J’ai été particulièrement impressionnée non seulement par la relation avec le public sourd, mais aussi par les expériences avec les patients atteints de la maladie d’Alzheimer. Mais ce que je chéris le plus, c’est la relation avec la prison, qui a été très spéciale pour moi. J’ai beaucoup reçu de ces personnes et le travail a été fait avec beaucoup de bonne volonté, y compris par les assistants travaillant dans la prison. Une initiative qui m’a particulièrement ému est celle qui s’est déroulée à San Vittore, où les cartes postales de la dame de Pollaiolo ont été distribuées. Elles ont commencé à circuler sur les murs et les gens les ont commentées, ont raconté des histoires et un groupe de jeunes a créé une image de la dame habillée avec des vêtements typiques de leur région d’origine, l’immergeant dans leur histoire et contaminant les différentes cultures d’une manière extraordinaire, et le tout s’est terminé par une chanson de rap qui lui était dédiée. Enfin, nous avons demandé l’autorisation de sortir pour deux filles et deux garçons, afin qu’ils puissent visiter le musée et organiser ensemble une conférence de presse pour faire comprendre l’importance de cet itinéraire. Bien sûr, il s’agit d’un petit segment, d’une goutte d’eau, mais cela fonctionne. Les minorités et les publics fragiles sont enfin au centre de l’attention et nous nous sommes un peu occupés d’eux, mais nous devons toujours travailler en équipe et, surtout, être des institutions qui travaillent dans cette direction pour offrir des services et s’assurer que toutes les personnes peuvent avoir accès à une expérience que nous considérons comme acquise.

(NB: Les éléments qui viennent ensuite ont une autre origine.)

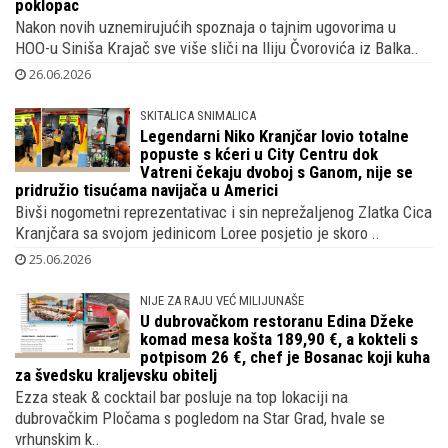
poklopac
Nakon novih uznemirujućih spoznaja o tajnim ugovorima u
HOO-u Siniša Krajač sve više sliči na Iliju Čvorovića iz Balka..
26.06.2026
SKITALICA SNIMALICA
Legendarni Niko Kranjčar lovio totalne
popuste s kćeri u City Centru dok
Vatreni čekaju dvoboj s Ganom, nije se
pridružio tisućama navijača u Americi
Bivši nogometni reprezentativac i sin neprežaljenog Zlatka Cica
Kranjčara sa svojom jedinicom Loree posjetio je skoro ..
25.06.2026
NIJE ZA RAJU VEĆ MILIJUNAŠE
U dubrovačkom restoranu Edina Džeke
komad mesa košta 189,90 €, a kokteli s
potpisom 26 €, chef je Bosanac koji kuha
za švedsku kraljevsku obitelj
Ezza steak & cocktail bar posluje na top lokaciji na
dubrovačkim Pločama s pogledom na Star Grad, hvale se
vrhunskim k..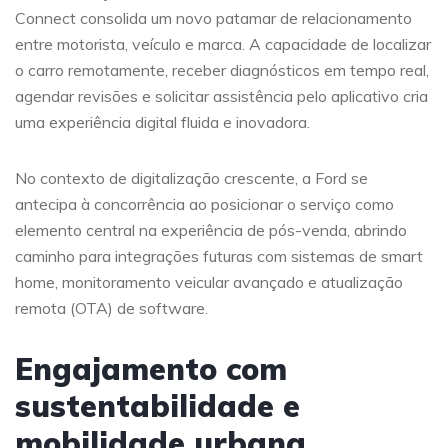
Connect consolida um novo patamar de relacionamento
entre motorista, veículo e marca. A capacidade de localizar
o carro remotamente, receber diagnósticos em tempo real,
agendar revisões e solicitar assistência pelo aplicativo cria
uma experiência digital fluida e inovadora.
No contexto de digitalização crescente, a Ford se
antecipa à concorrência ao posicionar o serviço como
elemento central na experiência de pós-venda, abrindo
caminho para integrações futuras com sistemas de smart
home, monitoramento veicular avançado e atualização
remota (OTA) de software.
Engajamento com
sustentabilidade e
mobilidade urbana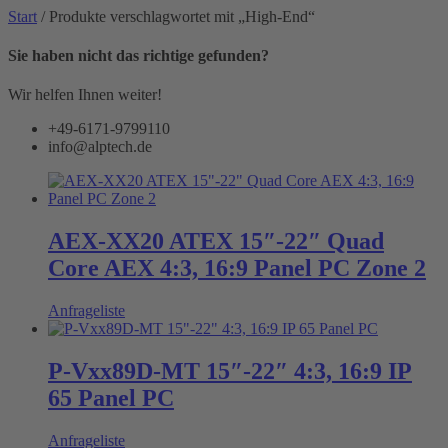
Start
/ Produkte verschlagwortet mit „High-End“
Sie haben nicht das richtige gefunden?
Wir helfen Ihnen weiter!
+49-6171-9799110
info@alptech.de
AEX-XX20 ATEX 15″-22″ Quad
Core AEX 4:3, 16:9 Panel PC Zone 2
Anfrageliste
P-Vxx89D-MT 15″-22″ 4:3, 16:9 IP
65 Panel PC
Anfrageliste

Gian Giacomo Poldi Pezzoli souhaitait que sa maison-musée soit utilisée et mise à la disposition du public. Comment la pensée et l’engagement du fondateur ont-ils influencé votre façon de travailler ?
Exactement: le fondateur, Poldi Pezzoli, a rédigé son testament en 1861, dans lequel il stipulait que sa maison et les œuvres qu’elle contenait devaient faire partie d’une fondation artistique pour l’usage et le bénéfice du public. Personnellement, je me sens cloné avec Gian Giacomo Poldi Pezzoli parce que je partage tout ce en quoi il croyait. Si l’on se connaît soi-même, si l’on connaît son histoire, on peut aller de l’avant et construire l’avenir. Il ne se contentait pas d’acquérir des œuvres du passé, mais les plaçait à côté des acquisitions contemporaines, et le premier directeur du musée, Giuseppe Bertini, a également continué dans cet esprit.

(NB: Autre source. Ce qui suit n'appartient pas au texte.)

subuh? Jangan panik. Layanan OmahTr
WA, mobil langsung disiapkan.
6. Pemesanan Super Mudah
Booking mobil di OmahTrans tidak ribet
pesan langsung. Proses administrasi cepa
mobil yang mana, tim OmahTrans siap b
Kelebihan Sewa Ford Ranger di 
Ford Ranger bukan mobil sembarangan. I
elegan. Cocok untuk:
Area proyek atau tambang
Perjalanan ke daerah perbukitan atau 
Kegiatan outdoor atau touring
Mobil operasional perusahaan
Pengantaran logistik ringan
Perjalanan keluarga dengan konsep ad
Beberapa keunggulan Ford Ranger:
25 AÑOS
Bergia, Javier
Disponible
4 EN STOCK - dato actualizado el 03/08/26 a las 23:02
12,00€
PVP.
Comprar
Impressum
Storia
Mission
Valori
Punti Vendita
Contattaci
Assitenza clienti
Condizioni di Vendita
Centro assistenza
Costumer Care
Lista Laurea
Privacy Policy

Pour conclure, en revenant sur le musée Poldi Pezzoli: quel héritage laissez-vous à votre successeur, quel est le bâton que vous souhaitez passer et comment imaginez-vous l’avenir du musée ?

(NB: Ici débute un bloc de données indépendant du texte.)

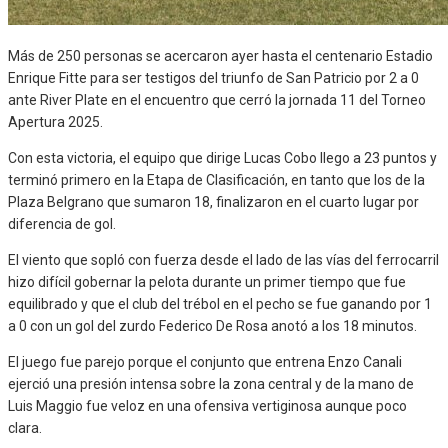
Más de 250 personas se acercaron ayer hasta el centenario Estadio
Enrique Fitte para ser testigos del triunfo de San Patricio por 2 a 0
ante River Plate en el encuentro que cerró la jornada 11 del Torneo
Apertura 2025.
Con esta victoria, el equipo que dirige Lucas Cobo llego a 23 puntos y
terminó primero en la Etapa de Clasificación, en tanto que los de la
Plaza Belgrano que sumaron 18, finalizaron en el cuarto lugar por
diferencia de gol.
El viento que sopló con fuerza desde el lado de las vías del ferrocarril
hizo difícil gobernar la pelota durante un primer tiempo que fue
equilibrado y que el club del trébol en el pecho se fue ganando por 1
a 0 con un gol del zurdo Federico De Rosa anotó a los 18 minutos.
El juego fue parejo porque el conjunto que entrena Enzo Canali
ejerció una presión intensa sobre la zona central y de la mano de
Luis Maggio fue veloz en una ofensiva vertiginosa aunque poco
clara.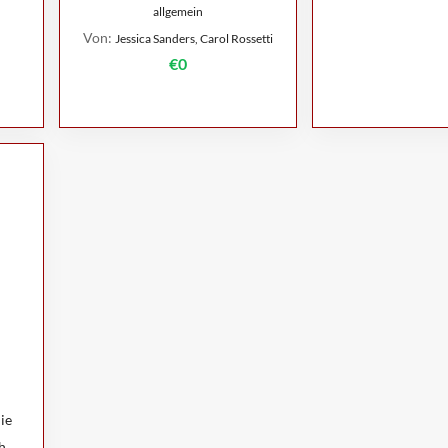
allgemein
Von:
Jessica Sanders, Carol Rossetti
€0
ie
h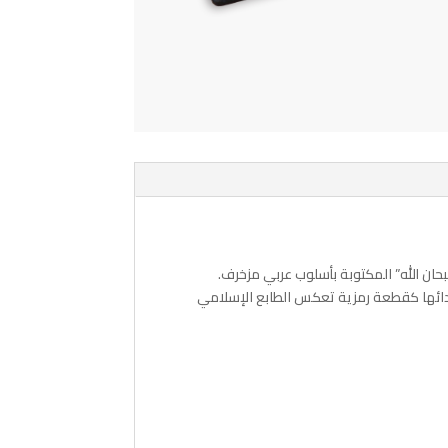
بحان الله” المكتوبة بأسلوب عربي مزخرف.
إهدائها كقطعة رمزية تعكس الطابع الإسلامي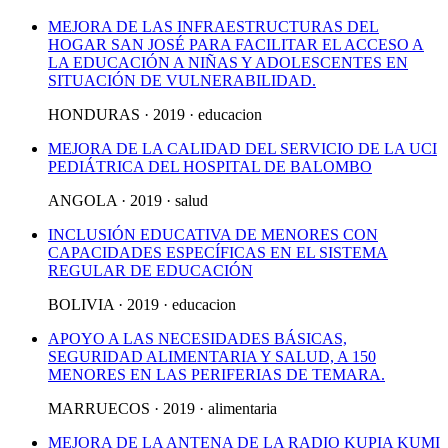
MEJORA DE LAS INFRAESTRUCTURAS DEL
HOGAR SAN JOSÉ PARA FACILITAR EL ACCESO A
LA EDUCACIÓN A NIÑAS Y ADOLESCENTES EN
SITUACIÓN DE VULNERABILIDAD.
HONDURAS · 2019 · educacion
MEJORA DE LA CALIDAD DEL SERVICIO DE LA UCI
PEDIÁTRICA DEL HOSPITAL DE BALOMBO
ANGOLA · 2019 · salud
INCLUSIÓN EDUCATIVA DE MENORES CON
CAPACIDADES ESPECÍFICAS EN EL SISTEMA
REGULAR DE EDUCACIÓN
BOLIVIA · 2019 · educacion
APOYO A LAS NECESIDADES BÁSICAS,
SEGURIDAD ALIMENTARIA Y SALUD, A 150
MENORES EN LAS PERIFERIAS DE TEMARA.
MARRUECOS · 2019 · alimentaria
MEJORA DE LA ANTENA DE LA RADIO KUPIA KUMI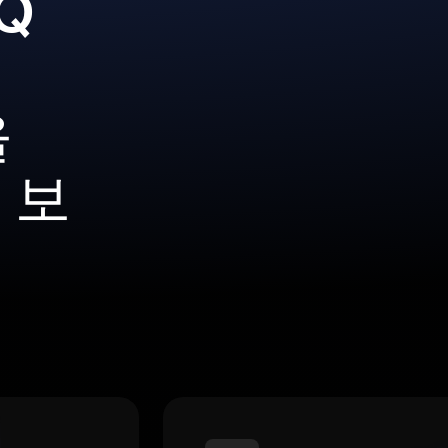
QQ
을
 보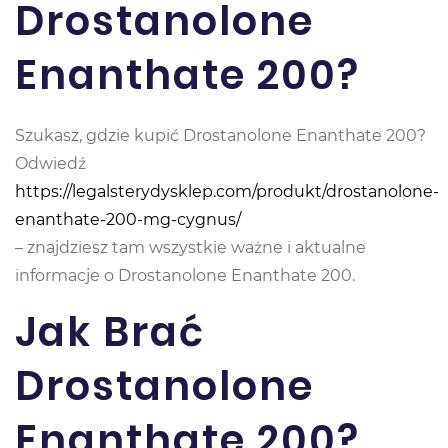
Drostanolone
Enanthate 200?
Szukasz, gdzie kupić Drostanolone Enanthate 200?
Odwiedź
https://legalsterydysklep.com/produkt/drostanolone-
enanthate-200-mg-cygnus/
– znajdziesz tam wszystkie ważne i aktualne
informacje o Drostanolone Enanthate 200.
Jak Brać
Drostanolone
Enanthate 200?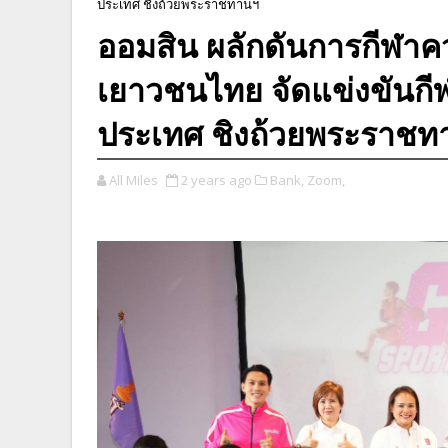
ประเทศ ชิงถ้วยพระราชทานฯ
ออมสิน ผลักดันการกีฬาค
เยาวชนไทย จัดแข่งขันกี
ประเทศ ชิงถ้วยพระราชท
All Miles
2 years ago
Bank,
Zoom,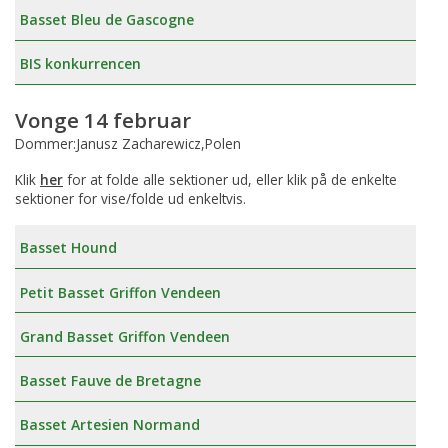
Basset Bleu de Gascogne
BIS konkurrencen
Vonge 14 februar
Dommer:Janusz Zacharewicz,Polen
Klik
her
for at folde alle sektioner ud, eller klik på de enkelte
sektioner for vise/folde ud enkeltvis.
Basset Hound
Petit Basset Griffon Vendeen
Grand Basset Griffon Vendeen
Basset Fauve de Bretagne
Basset Artesien Normand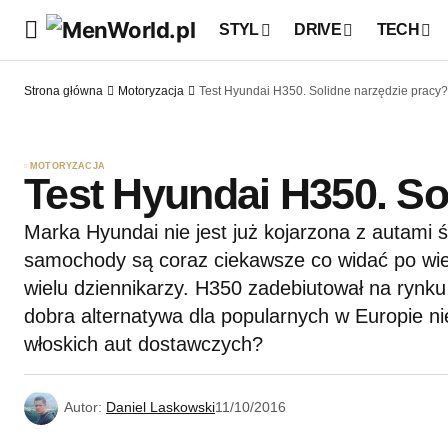
STYL
DRIVE
TECH
Strona główna
Motoryzacja
Test Hyundai H350. Solidne narzędzie pracy?
MOTORYZACJA
Test Hyundai H350. So
Marka Hyundai nie jest już kojarzona z autami ś
samochody są coraz ciekawsze co widać po wie
wielu dziennikarzy. H350 zadebiutował na rynku
dobra alternatywa dla popularnych w Europie nie
włoskich aut dostawczych?
Autor:
Daniel Laskowski
11/10/2016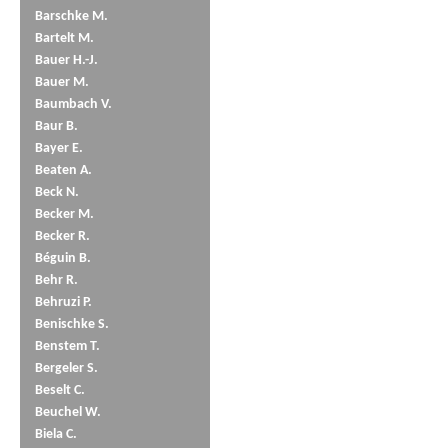
Barschke M.
Bartelt M.
Bauer H.-J.
Bauer M.
Baumbach V.
Baur B.
Bayer E.
Beaten A.
Beck N.
Becker M.
Becker R.
Béguin B.
Behr R.
Behruzi P.
Benischke S.
Benstem T.
Bergeler S.
Beselt C.
Beuchel W.
Biela C.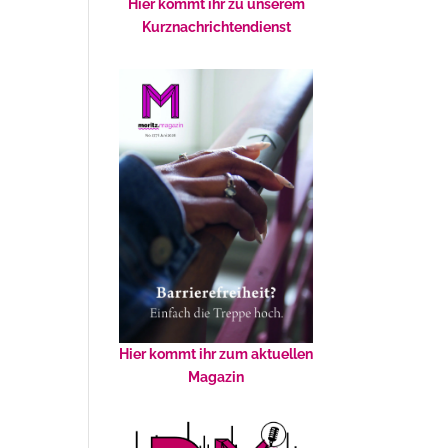
Hier kommt ihr zu unserem
Kurznachrichtendienst
Hier kommt ihr zum aktuellen
Magazin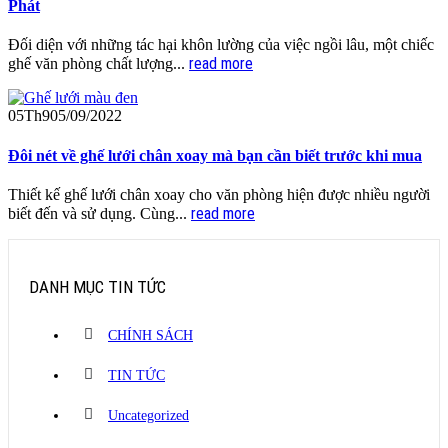
Phát
Đối diện với những tác hại khôn lường của việc ngồi lâu, một chiếc
read more
ghế văn phòng chất lượng...
05
Th9
05/09/2022
Đôi nét về ghế lưới chân xoay mà bạn cần biết trước khi mua
Thiết kế ghế lưới chân xoay cho văn phòng hiện được nhiều người
read more
biết đến và sử dụng. Cùng...
DANH MỤC TIN TỨC
CHÍNH SÁCH
TIN TỨC
Uncategorized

Je crois que, arrivé à ce stade, il est de mon devoir de soutenir la personne qui sera choisie par la commission pour transmettre toutes les expériences que nous avons vécues, pour restituer ce que nous avons recherché ensemble au fil des ans, mais pas pour diriger l’avenir. Cette maison-musée est la représentation d’un Milan fortement international, mais je voudrais qu’elle conserve son élégance et sa mesure. Pour le reste, je suis vraiment curieux de savoir ce qui va se passer. Comment est-ce que j’imagine le musée dans le futur ? J’ai mes idées et je les aurai jusqu’à mon dernier souffle, mais je ne veux en aucun cas influencer celui qui me succédera: chacun doit tracer son propre chemin. Ce qui doit être clair, c’est que je serai toujours là pour respecter ceux qui viendront et leurs projets.